Work Log Day 18

Let's attempt to guess espresso pull time using images of coffee grinds. Saving coffee with CNN magic.


Work Log Day 18

My new Proud Mary tin of Panamanian Green Tip Geisha came into today and I set about trying to dial it in using 1 gram doses. The Proud Mary tins have been some of my favorite coffees when I dial them in right, however they also seem to always be difficult to dial in.

Is so exotic

Starting at about 8.5 on my MC3, which seems to be the lower end of most coffees I grind for espresso I got a mean prediction of 39 with a standard deviation of 4. Between doses of 1 gram I flushed the grinder by using the Mr. Puff device, which might not be enough but don’t have too many beans to burn adjusting grind. Taking the grind down to 8 to see how a finer adjustment did I saw the mean value go from 39 to 35, which isn’t what I had hoped for obviously.
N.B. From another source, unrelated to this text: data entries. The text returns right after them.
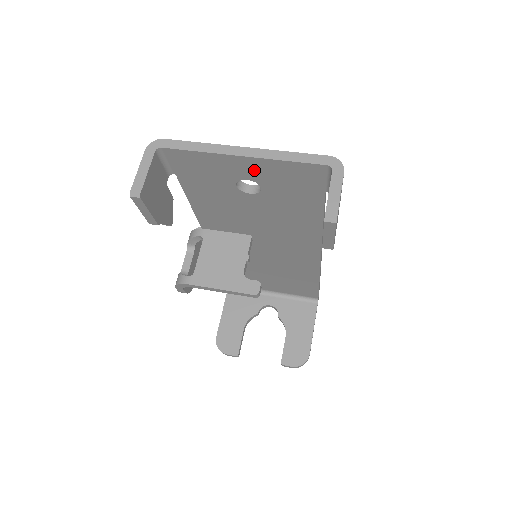
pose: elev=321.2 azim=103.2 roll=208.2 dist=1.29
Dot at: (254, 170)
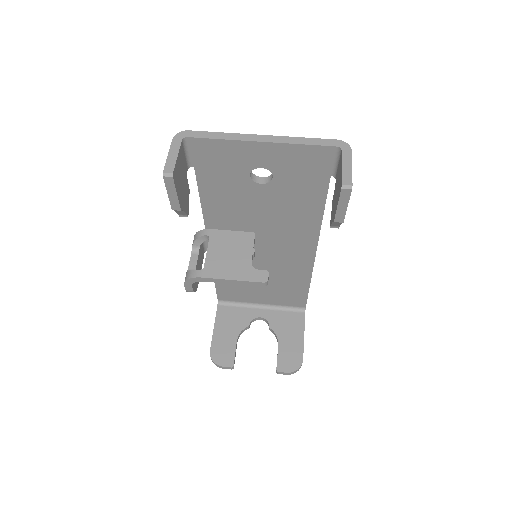
Dot at: (270, 157)
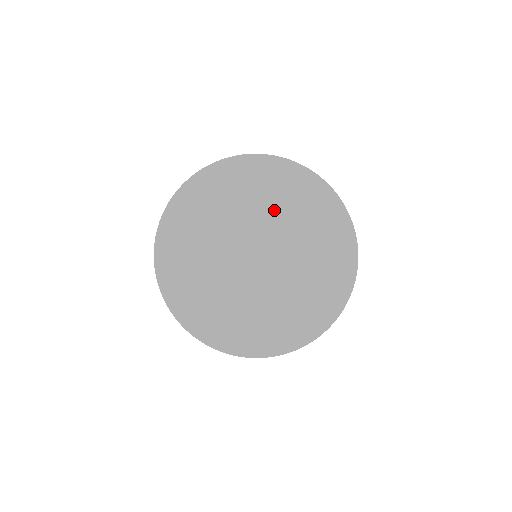
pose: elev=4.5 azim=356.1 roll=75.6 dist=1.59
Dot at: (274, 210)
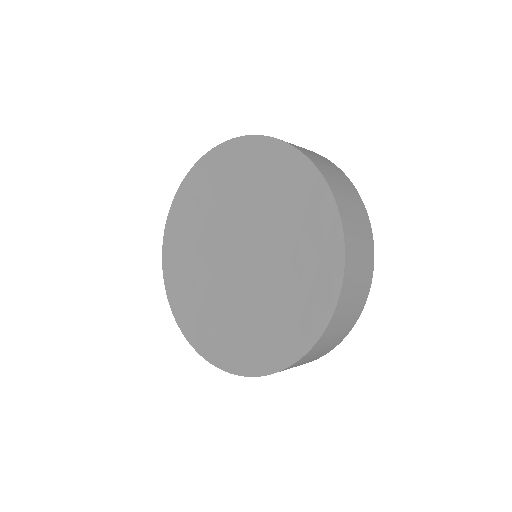
Dot at: (276, 222)
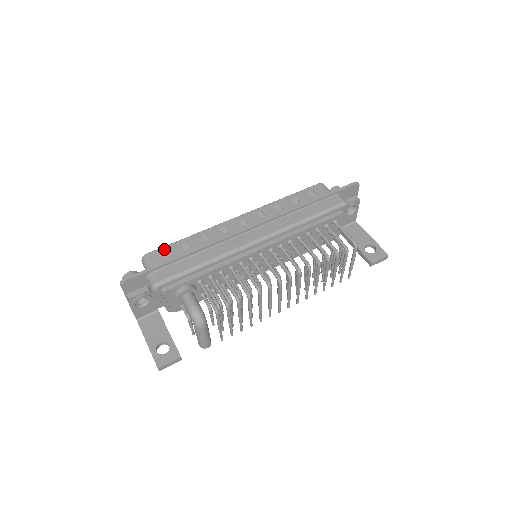
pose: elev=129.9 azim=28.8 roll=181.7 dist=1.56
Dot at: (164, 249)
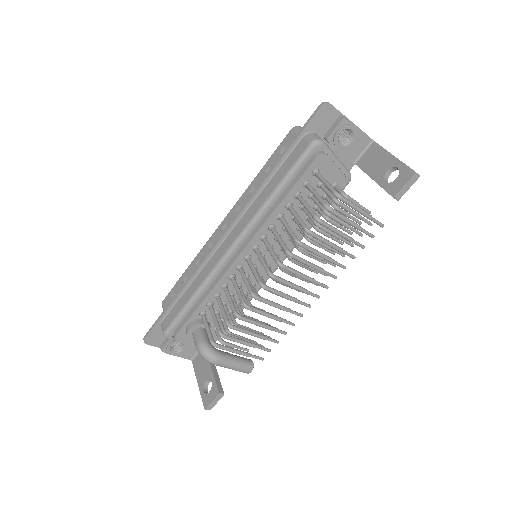
Dot at: (172, 291)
I settled on 9 for an actual pull which came out to be only 20 seconds, of which no predictions were taken (I need to support prediction and collection at the same time). Finally going down to 8.25 I got a pull of 25 seconds and a prediction mean of 34 with a standard deviation of 4. The 25 second shot was surprisingly drinkable though, so I am excited to see where it can end up. I have 60 grams left to play with, will continue to see if the model has any signal.
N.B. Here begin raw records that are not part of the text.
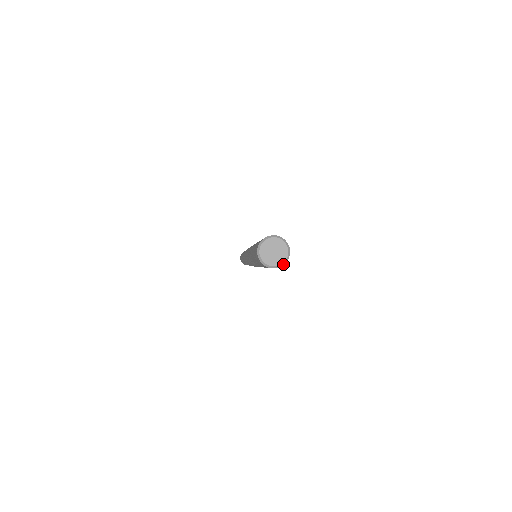
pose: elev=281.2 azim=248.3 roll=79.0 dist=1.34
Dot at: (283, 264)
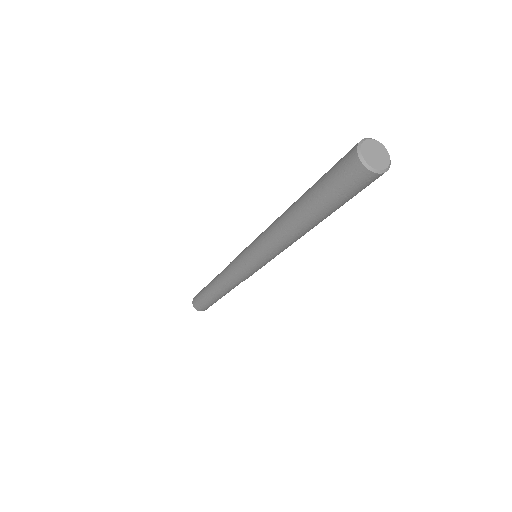
Dot at: (390, 160)
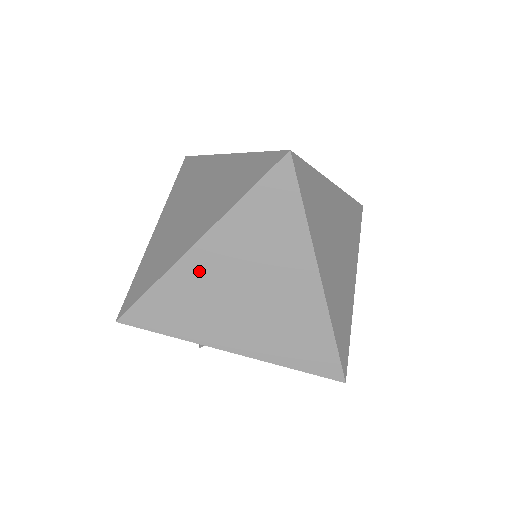
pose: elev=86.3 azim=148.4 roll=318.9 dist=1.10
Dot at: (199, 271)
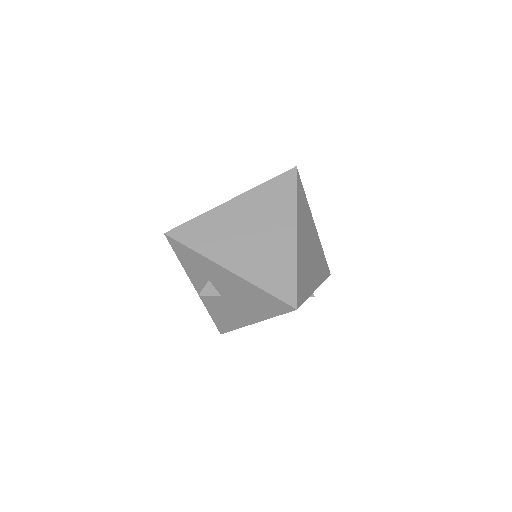
Dot at: (228, 214)
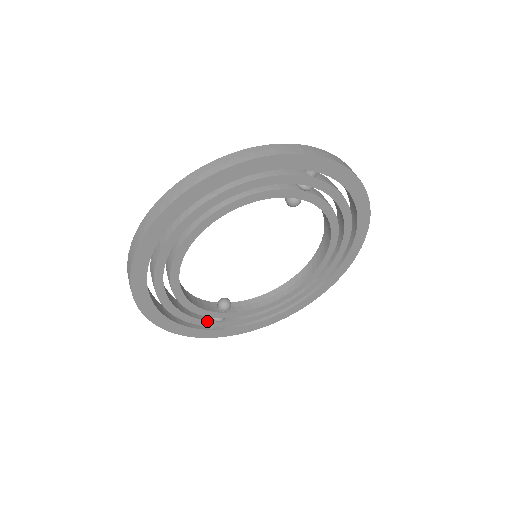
Overall that is not the result I had hoped for with the great looking results of the model over historical data. However 1.2k images is really not much to train a model against and I know some of the images within the dataset are poor at best and need to be pruned. Also these exotic coffees that I am hoping this model will be effective for is a very small portion of the model thanks to them being expensive, often temperamental and relatively rare. Hopefully getting some ‘professional’ perspective on my model will help as well, just need to clean up the code so I don’t embarrass myself too badly.
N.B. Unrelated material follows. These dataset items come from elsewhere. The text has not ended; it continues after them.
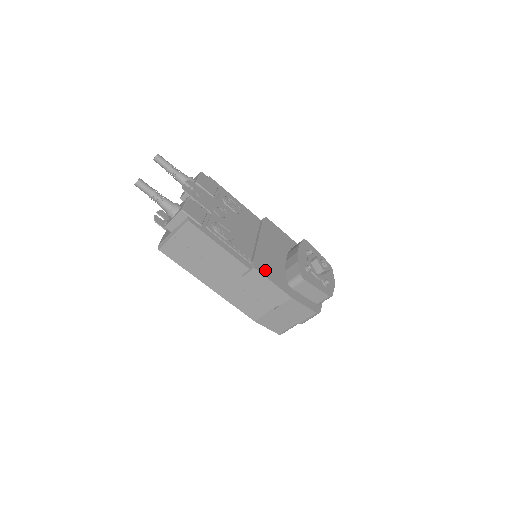
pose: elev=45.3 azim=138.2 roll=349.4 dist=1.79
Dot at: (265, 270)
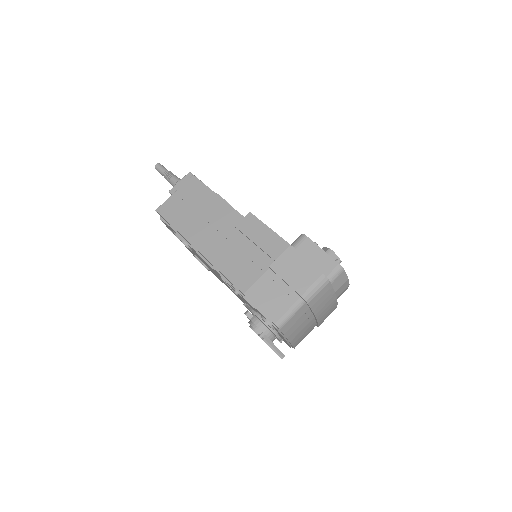
Dot at: occluded
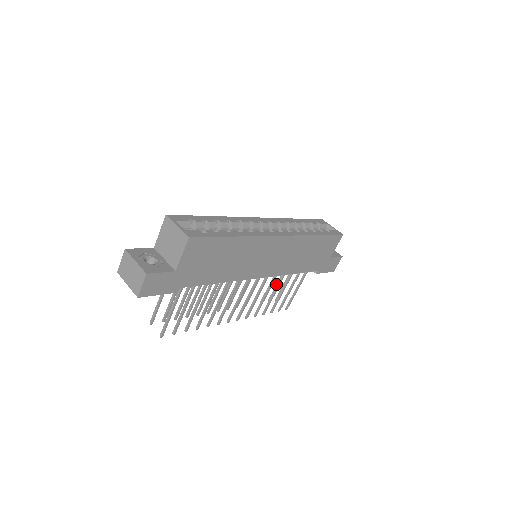
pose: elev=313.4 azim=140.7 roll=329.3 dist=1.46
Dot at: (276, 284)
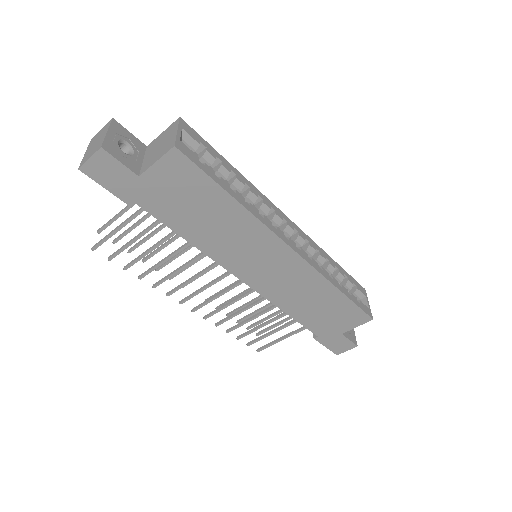
Dot at: (267, 316)
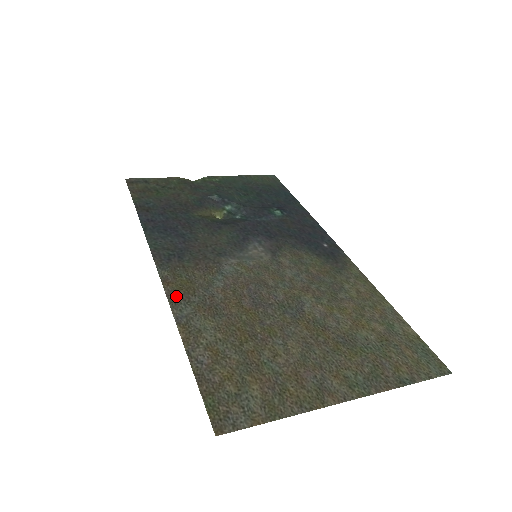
In coding news, I have completed allowing prediction using a camera ‘live’ which has improved the usability of the prediction component. I also added a Gaussian Process model that tries to fit the predictions to an individual users results. It is likely that going from the predicted time to a per user prediction is probably overly simplified and requires more thought that what I have so far, but should at least be a start. Have to start thinking about how to modify the model if I do, don’t want to have to tell folks to blow away directories and such.